▶ Exercise
Give the entries again exactly. Skip the pictures.

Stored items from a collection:
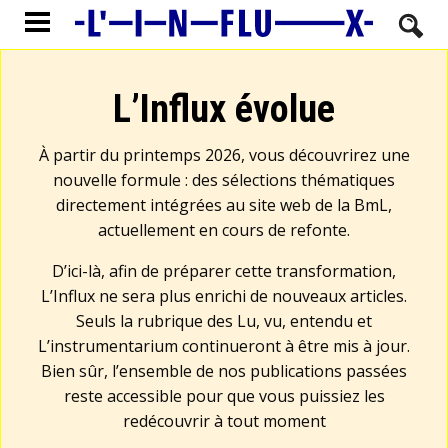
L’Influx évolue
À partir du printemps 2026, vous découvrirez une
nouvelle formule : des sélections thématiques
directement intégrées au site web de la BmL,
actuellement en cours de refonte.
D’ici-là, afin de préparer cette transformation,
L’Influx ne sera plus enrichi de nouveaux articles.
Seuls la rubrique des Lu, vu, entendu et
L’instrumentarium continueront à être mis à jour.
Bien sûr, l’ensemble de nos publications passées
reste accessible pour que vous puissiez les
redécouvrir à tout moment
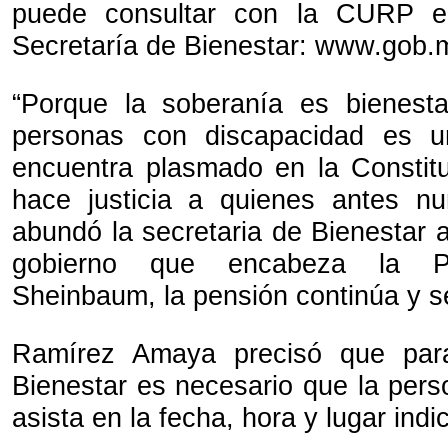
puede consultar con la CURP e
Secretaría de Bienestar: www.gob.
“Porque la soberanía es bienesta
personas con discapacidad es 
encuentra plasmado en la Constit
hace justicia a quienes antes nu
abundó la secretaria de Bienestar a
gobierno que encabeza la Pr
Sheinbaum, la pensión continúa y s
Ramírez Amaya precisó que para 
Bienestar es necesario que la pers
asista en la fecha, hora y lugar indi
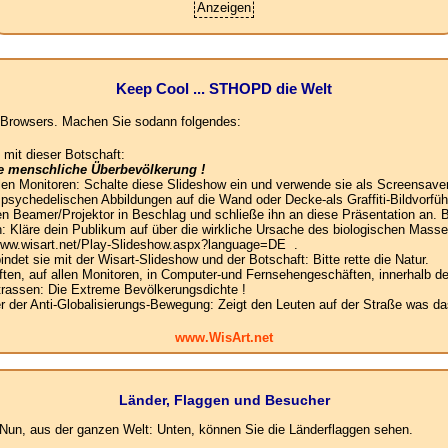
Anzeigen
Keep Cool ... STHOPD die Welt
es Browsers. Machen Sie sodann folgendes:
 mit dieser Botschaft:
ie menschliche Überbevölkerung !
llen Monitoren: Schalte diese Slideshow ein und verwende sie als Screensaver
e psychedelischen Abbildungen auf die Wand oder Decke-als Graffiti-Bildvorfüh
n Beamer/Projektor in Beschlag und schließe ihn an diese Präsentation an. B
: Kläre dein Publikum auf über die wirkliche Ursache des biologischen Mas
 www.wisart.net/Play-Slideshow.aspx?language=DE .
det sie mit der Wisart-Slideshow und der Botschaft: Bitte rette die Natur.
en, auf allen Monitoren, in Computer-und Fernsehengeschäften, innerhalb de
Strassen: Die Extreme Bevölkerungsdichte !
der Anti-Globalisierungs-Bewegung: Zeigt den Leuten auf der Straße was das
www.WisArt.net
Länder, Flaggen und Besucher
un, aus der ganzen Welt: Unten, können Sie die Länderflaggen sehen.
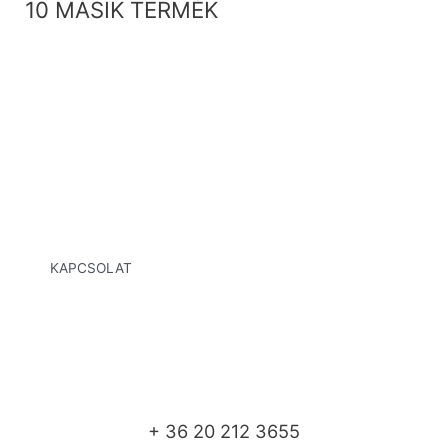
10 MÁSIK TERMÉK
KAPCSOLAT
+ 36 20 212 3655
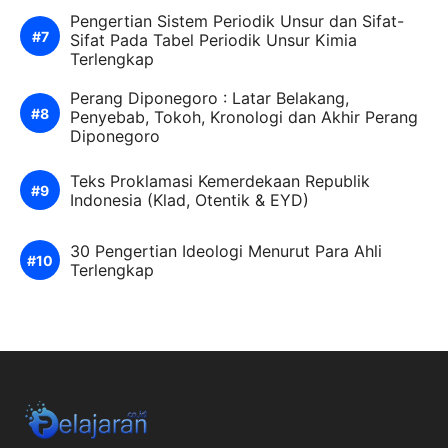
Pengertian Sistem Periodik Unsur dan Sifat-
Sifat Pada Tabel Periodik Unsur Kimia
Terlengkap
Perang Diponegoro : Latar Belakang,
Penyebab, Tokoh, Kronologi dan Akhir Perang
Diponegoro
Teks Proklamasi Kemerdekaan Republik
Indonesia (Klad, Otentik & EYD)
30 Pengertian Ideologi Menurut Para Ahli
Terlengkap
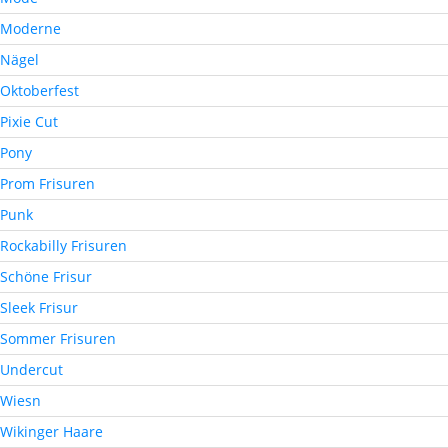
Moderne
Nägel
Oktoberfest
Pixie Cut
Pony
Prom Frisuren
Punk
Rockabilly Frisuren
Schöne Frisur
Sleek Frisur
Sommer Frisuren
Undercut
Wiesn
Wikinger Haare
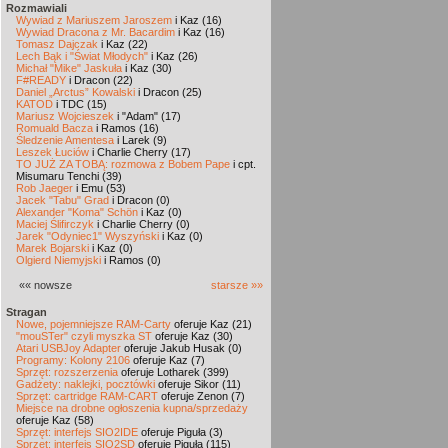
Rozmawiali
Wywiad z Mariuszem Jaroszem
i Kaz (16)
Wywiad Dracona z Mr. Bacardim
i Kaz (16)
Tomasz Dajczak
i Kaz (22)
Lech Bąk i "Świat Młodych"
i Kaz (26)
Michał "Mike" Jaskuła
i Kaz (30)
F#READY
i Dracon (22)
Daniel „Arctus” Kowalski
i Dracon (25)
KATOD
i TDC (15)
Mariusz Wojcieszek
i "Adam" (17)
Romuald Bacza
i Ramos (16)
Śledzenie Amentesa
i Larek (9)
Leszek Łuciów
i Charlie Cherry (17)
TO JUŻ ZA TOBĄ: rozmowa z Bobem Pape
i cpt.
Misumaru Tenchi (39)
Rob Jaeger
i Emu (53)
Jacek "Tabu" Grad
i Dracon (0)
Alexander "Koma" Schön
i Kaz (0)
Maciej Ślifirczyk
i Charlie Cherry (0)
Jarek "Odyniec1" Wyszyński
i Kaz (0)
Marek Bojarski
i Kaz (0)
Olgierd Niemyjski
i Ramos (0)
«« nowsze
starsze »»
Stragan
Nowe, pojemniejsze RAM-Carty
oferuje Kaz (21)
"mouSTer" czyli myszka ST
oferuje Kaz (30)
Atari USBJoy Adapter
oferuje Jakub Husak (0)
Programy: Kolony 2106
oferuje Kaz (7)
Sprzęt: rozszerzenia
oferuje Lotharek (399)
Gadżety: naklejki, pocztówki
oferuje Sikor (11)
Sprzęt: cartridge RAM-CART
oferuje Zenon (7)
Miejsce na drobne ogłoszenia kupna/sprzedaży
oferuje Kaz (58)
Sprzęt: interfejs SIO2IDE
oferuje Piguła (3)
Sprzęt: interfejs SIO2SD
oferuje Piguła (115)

▶ Written reply
L’Influx évolue
À partir du printemps 2026, vous découvrirez une
nouvelle formule : des sélections thématiques
directement intégrées au site web de la BmL,
actuellement en cours de refonte.
D’ici-là, afin de préparer cette transformation,
L’Influx ne sera plus enrichi de nouveaux articles.
Seuls la rubrique des Lu, vu, entendu et
L’instrumentarium continueront à être mis à jour.
Bien sûr, l’ensemble de nos publications passées
reste accessible pour que vous puissiez les
redécouvrir à tout moment
puede consultar con la CURP e
Secretaría de Bienestar: www.gob.
“Porque la soberanía es bienesta
personas con discapacidad es 
encuentra plasmado en la Constit
hace justicia a quienes antes nu
abundó la secretaria de Bienestar a
gobierno que encabeza la Pr
Sheinbaum, la pensión continúa y s
Ramírez Amaya precisó que para 
Bienestar es necesario que la pers
asista en la fecha, hora y lugar indi
Anzeigen
Keep Cool ... STHOPD die Welt
es Browsers. Machen Sie sodann folgendes:
 mit dieser Botschaft:
ie menschliche Überbevölkerung !
llen Monitoren: Schalte diese Slideshow ein und verwende sie als Screensaver
e psychedelischen Abbildungen auf die Wand oder Decke-als Graffiti-Bildvorfüh
n Beamer/Projektor in Beschlag und schließe ihn an diese Präsentation an. B
: Kläre dein Publikum auf über die wirkliche Ursache des biologischen Mas
 www.wisart.net/Play-Slideshow.aspx?language=DE .
det sie mit der Wisart-Slideshow und der Botschaft: Bitte rette die Natur.
en, auf allen Monitoren, in Computer-und Fernsehengeschäften, innerhalb de
Strassen: Die Extreme Bevölkerungsdichte !
der Anti-Globalisierungs-Bewegung: Zeigt den Leuten auf der Straße was das
www.WisArt.net
Länder, Flaggen und Besucher
un, aus der ganzen Welt: Unten, können Sie die Länderflaggen sehen.
10 MÁSIK TERMÉK
KAPCSOLAT
+ 36 20 212 3655
Pengertian Sistem Periodik Unsur dan Sifat-
Sifat Pada Tabel Periodik Unsur Kimia
Terlengkap
Perang Diponegoro : Latar Belakang,
Penyebab, Tokoh, Kronologi dan Akhir Perang
Diponegoro
Teks Proklamasi Kemerdekaan Republik
Indonesia (Klad, Otentik & EYD)
30 Pengertian Ideologi Menurut Para Ahli
Terlengkap
Moderne
Nägel
Oktoberfest
Pixie Cut
Pony
Prom Frisuren
Punk
Rockabilly Frisuren
Schöne Frisur
Sleek Frisur
Sommer Frisuren
Undercut
Wiesn
Wikinger Haare
Rozmawiali
Wywiad z Mariuszem Jaroszem
i Kaz (16)
Wywiad Dracona z Mr. Bacardim
i Kaz (16)
Tomasz Dajczak
i Kaz (22)
Lech Bąk i "Świat Młodych"
i Kaz (26)
Michał "Mike" Jaskuła
i Kaz (30)
F#READY
i Dracon (22)
Daniel „Arctus” Kowalski
i Dracon (25)
KATOD
i TDC (15)
Mariusz Wojcieszek
i "Adam" (17)
Romuald Bacza
i Ramos (16)
Śledzenie Amentesa
i Larek (9)
Leszek Łuciów
i Charlie Cherry (17)
TO JUŻ ZA TOBĄ: rozmowa z Bobem Pape
i cpt.
Misumaru Tenchi (39)
Rob Jaeger
i Emu (53)
Jacek "Tabu" Grad
i Dracon (0)
Alexander "Koma" Schön
i Kaz (0)
Maciej Ślifirczyk
i Charlie Cherry (0)
Jarek "Odyniec1" Wyszyński
i Kaz (0)
Marek Bojarski
i Kaz (0)
Olgierd Niemyjski
i Ramos (0)
«« nowsze
starsze »»
Stragan
Nowe, pojemniejsze RAM-Carty
oferuje Kaz (21)
"mouSTer" czyli myszka ST
oferuje Kaz (30)
Atari USBJoy Adapter
oferuje Jakub Husak (0)
Programy: Kolony 2106
oferuje Kaz (7)
Sprzęt: rozszerzenia
oferuje Lotharek (399)
Gadżety: naklejki, pocztówki
oferuje Sikor (11)
Sprzęt: cartridge RAM-CART
oferuje Zenon (7)
Miejsce na drobne ogłoszenia kupna/sprzedaży
oferuje Kaz (58)
Sprzęt: interfejs SIO2IDE
oferuje Piguła (3)
Sprzęt: interfejs SIO2SD
oferuje Piguła (115)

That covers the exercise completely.